Task objective - Extend the passage about conversation and verbal fidgeting, picking up right after its final sentence.

Excerpt to read -
★ ★ ★ ★ ★

For example, someone might insist on getting to the point. A rule of serious conversation applies here: the point is almost beside the point.

The primary point of any conversation, which takes precedence over any insight, conclusion or plan for action the conversation might eventually yield, is that we have jointly committed to do something together — namely, have a conversation. That commitment will entail obligations to each other, some of which we can enumerate right at the outset, because we know, roughly, what conversation will require: e.g., you can’t suddenly walk away, or I can’t start singing “la la la” while you are talking or patronize you or coerce you into agreement. Others might become apparent only as the conversation wends its way, and neither of us can really know where the conversation will lead — unless, of course, one of us is being disingenuous or duplicitous, in which case the conversation is a sham.

When people insist we get to the point, they are not just short-circuiting the conversation; their efforts to control or wrap up the conversation risk foreclosing on claims we might make or unmet obligations we might have to each other as participants.

This is why, by the way, it’s important to be tolerant of meandering turns the conversation might take and of what I call verbal fidgeting and others call throat clearing: all the little tics and tacks we use before we actually get around to saying anything definite. Verbal fidgeting — “like,” “I mean,” “so…” “you know,” etc. — in conversation can be an annoyance, but it isn’t just noise; and noise-to-signal ratio is not the best metaphor for conversation.

Fidgeting can indicate that someone is uncomfortable with silence, which is worth attending to, because it might tell us the person isn’t listening or feels nervous and doesn’t know how to sit with the restlessness that being with others sometimes involves. But fidgeting can also help coordinate the conversation and the being together that conversation entails, bringing others in, building bridges, redirecting attention. At the very least it can help us get to know the habits and manners of the others with whom we’re speaking, and conversation happens where those habits and manners — those styles — meet.

★ ★ ★ ★ ★

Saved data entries
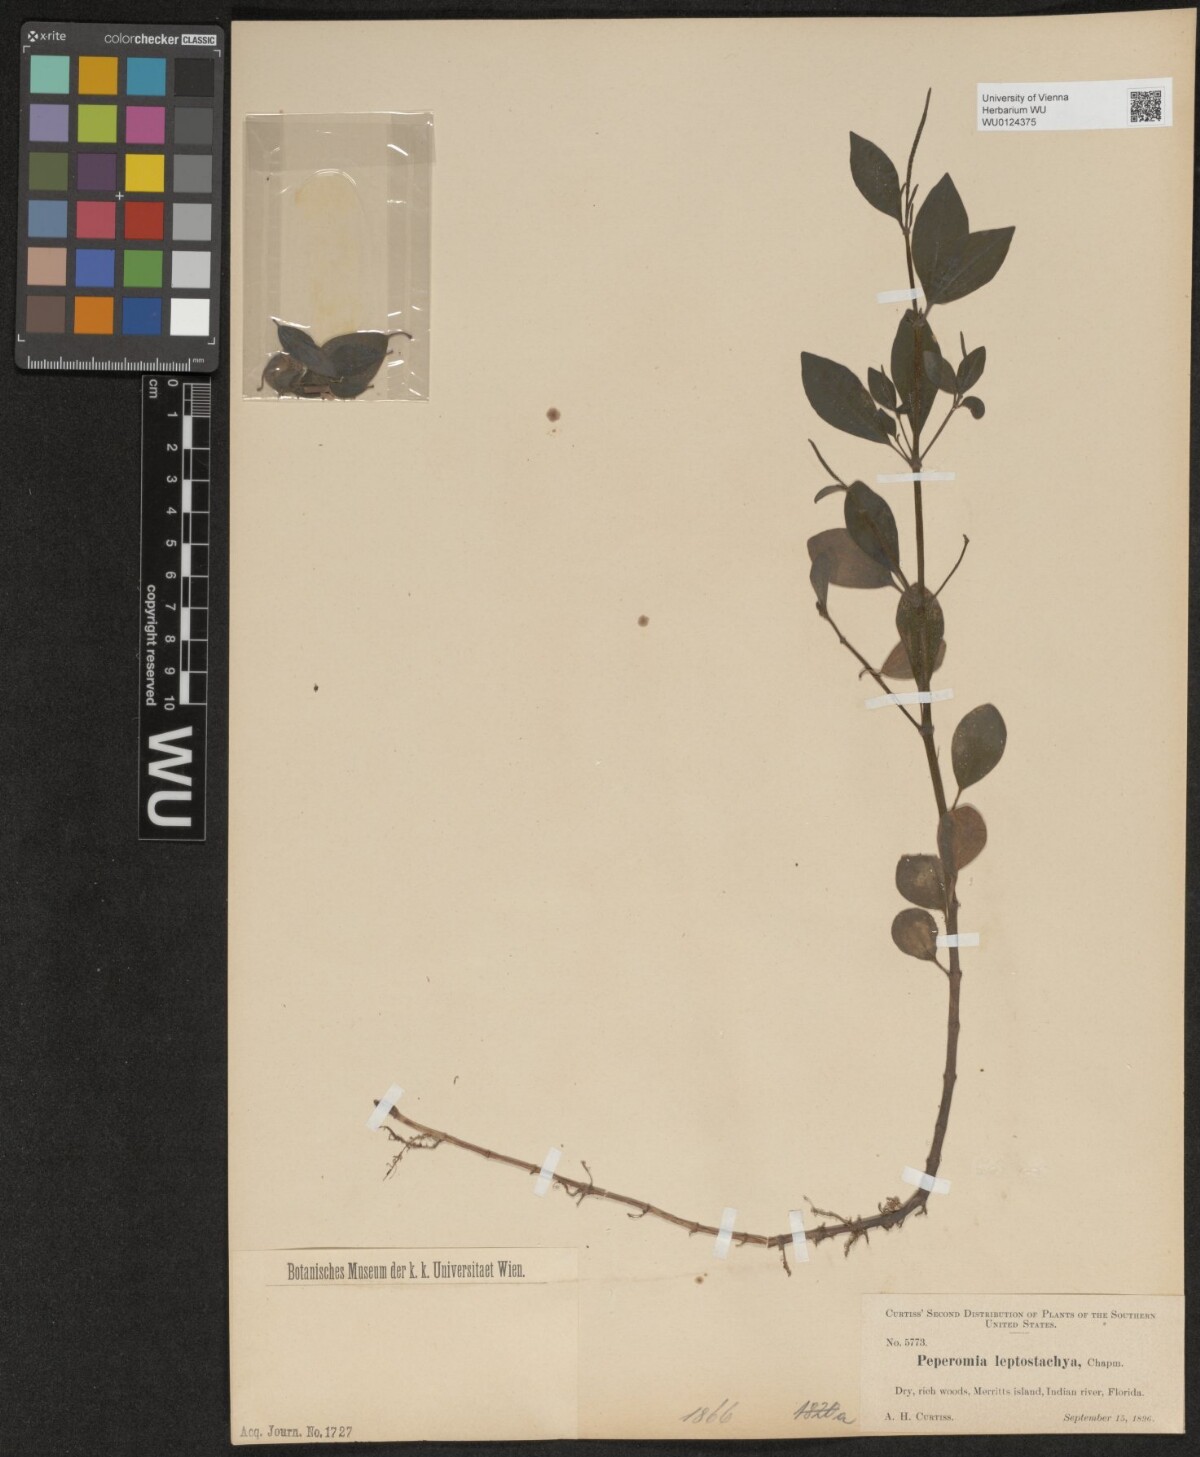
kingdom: Plantae
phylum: Tracheophyta
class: Magnoliopsida
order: Piperales
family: Piperaceae
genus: Peperomia
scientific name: Peperomia leptostachya
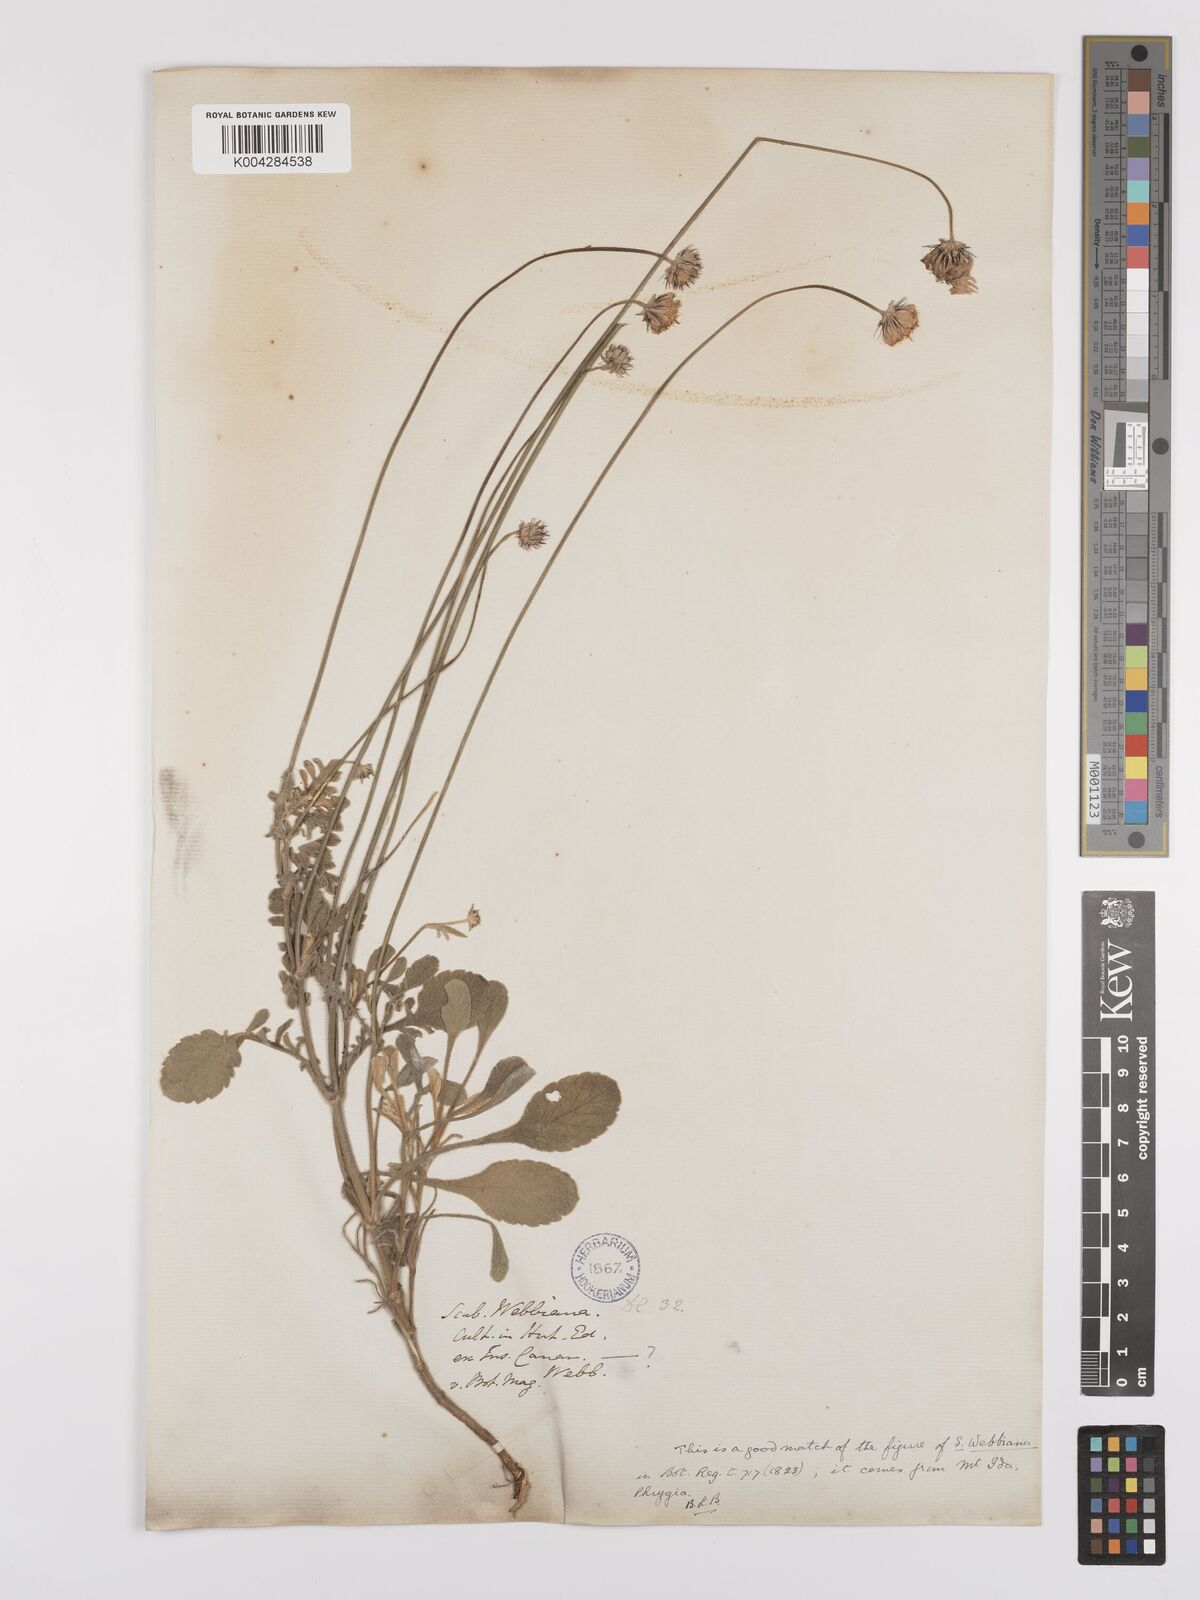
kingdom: Plantae
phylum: Tracheophyta
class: Magnoliopsida
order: Dipsacales
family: Caprifoliaceae
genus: Scabiosa
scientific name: Scabiosa webbiana
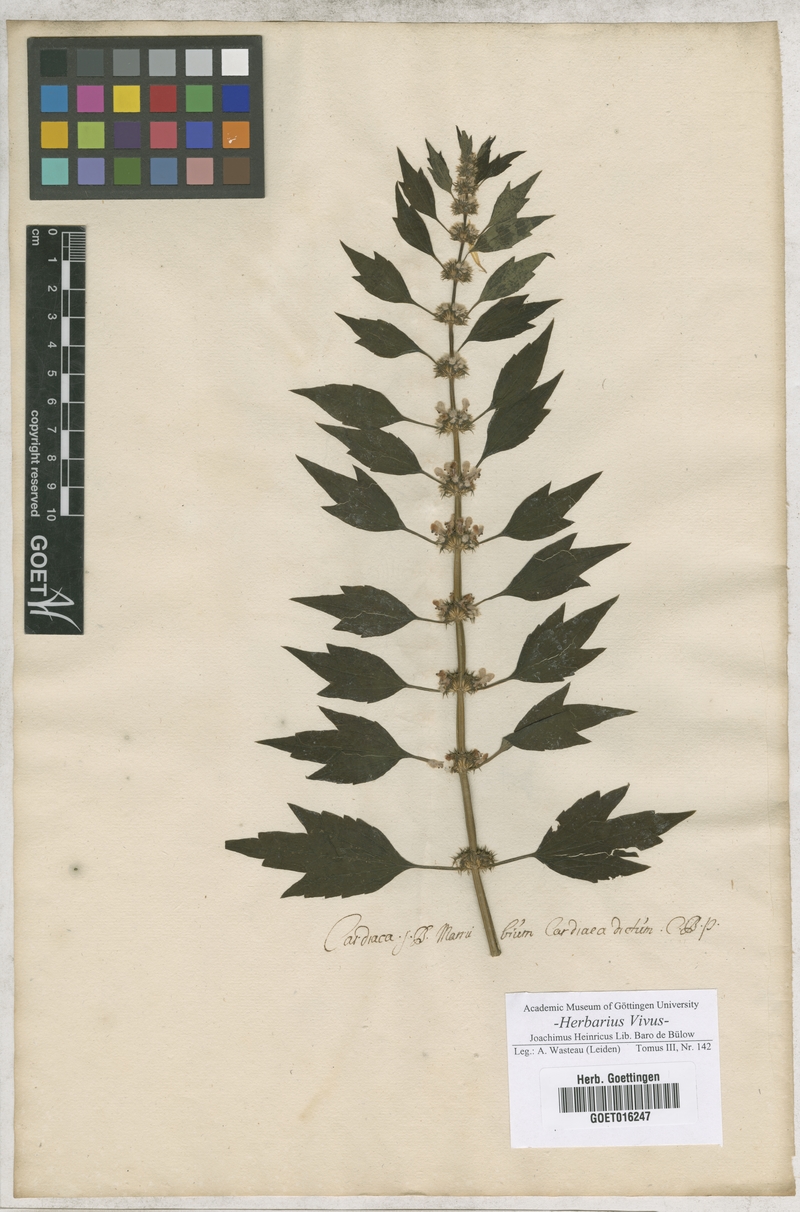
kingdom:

★ ★ ★ ★ ★

Exercise answer -
Ask Is A Verb

If you have spent any time in conference rooms or on conference calls, you have no doubt arrived at the moment when someone, usually the person who commands the most authority in the room, articulates “the ask” of the meeting. Or someone will ask, “what is the ask?” and this poor excuse for a question will snap everyone to attention, demonstrating that they regarded most of what went before as inconsequential blather. They were merely awaiting their orders.

Against this slide into jargon – and it’s fair to talk about it as a slide, an intellectually lazy lapse into the jargon of bureaucratic command– it is important to assert: ask is a verb. Why? Because verbs describe and denote action, and asking is a special action – an action that initiates and coordinates new action (on a very basic level, the discussion of the request, the coordination of the actors who will attempt to satisfy the request.) Asking is a way to begin, and beginnings are the prerogative not just of nominal leaders, but of all human beings.

When a designated leader, or anyone, for that matter, talks about “the ask,” they are turning a verb into a noun, an action into a thing – into a command, more precisely, and depriving asking of its native connection to action. They are not interested in beginnings, but in ends, the outcome they already have in mind. At the level of the sentence, “the ask” or “my ask” obscures the basic relationship that the verb “to ask” usually creates between a petitioner (the person doing the asking) and a respondent (the one of whom a thing is asked), and converts that very fragile and mutable relationship, that conversation about the world and what we should do together, into a superior’s control over a subordinate.

When you ask someone to do something you will elicit a response. The response can be a simple yes or no; and the number one rule of asking  — of being a petitioner — is “always take no for an answer.” In other words, be prepared to listen, engage and adapt. Asking someone to do something – as opposed to ordering them to do it – is to initiate an event whose outcome is unpredictable. The request is fraught with possibility, uncertainty, promise. That is because when you ask, you implicitly acknowledge the independence and autonomy of the other – recognizing them as an agent capable of their own beginnings. When you command, you forgo that recognition, and the respect that goes along with it, to remind the other of his subordination, and treat him as an instrument of your will, a means to your own ends.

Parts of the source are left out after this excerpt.